= WHAT IS REQUIRED =
Transcribe each entry exactly as it appears, leaving out any picture it holds.

= SUPPLIED DATA =
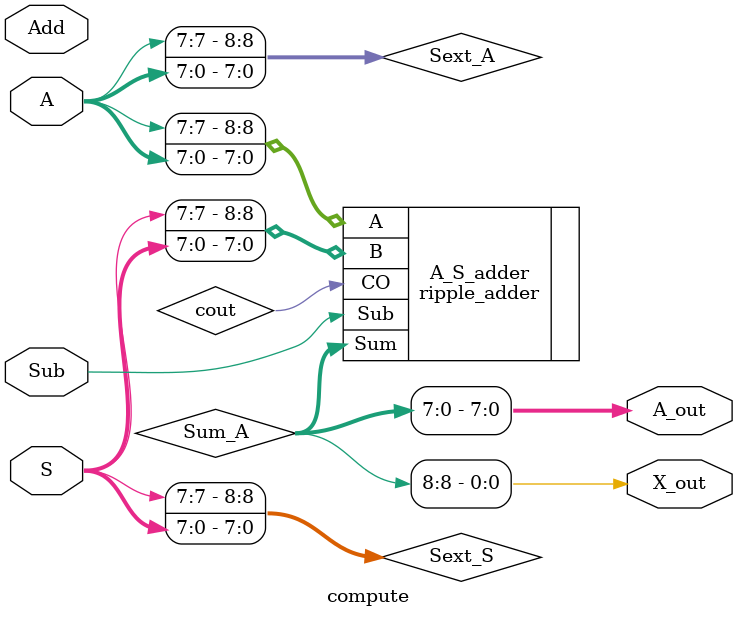
<source format=sv>
module compute (input  logic Add, Sub,
                input  logic [7:0] A, S,
                output logic [7:0] A_out,
					 output logic X_out);

	 logic [8:0] Sext_A, Sext_S, Sum_A, twos;
	 logic cout;
	 
	 assign Sext_S = {S[7], S[7:0]};
	 assign Sext_A = {A[7], A[7:0]};
	 assign X_out = Sum_A[8];
	 assign A_out = Sum_A[7:0];
	 
	 ripple_adder A_S_adder (.A(Sext_A[8:0]), .B(Sext_S[8:0]), .Sub(Sub), .Sum(Sum_A[8:0]), .CO(cout));
	 //This is the 1-bit ALU
	 
endmodule

</source>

= RESPONSE BELOW =
<source format=sv>
module compute (input  logic Add, Sub,
                input  logic [7:0] A, S,
                output logic [7:0] A_out,
					 output logic X_out);

	 logic [8:0] Sext_A, Sext_S, Sum_A, twos;
	 logic cout;
	 
	 assign Sext_S = {S[7], S[7:0]};
	 assign Sext_A = {A[7], A[7:0]};
	 assign X_out = Sum_A[8];
	 assign A_out = Sum_A[7:0];
	 
	 ripple_adder A_S_adder (.A(Sext_A[8:0]), .B(Sext_S[8:0]), .Sub(Sub), .Sum(Sum_A[8:0]), .CO(cout));
	 //This is the 1-bit ALU
	 
endmodule

</source>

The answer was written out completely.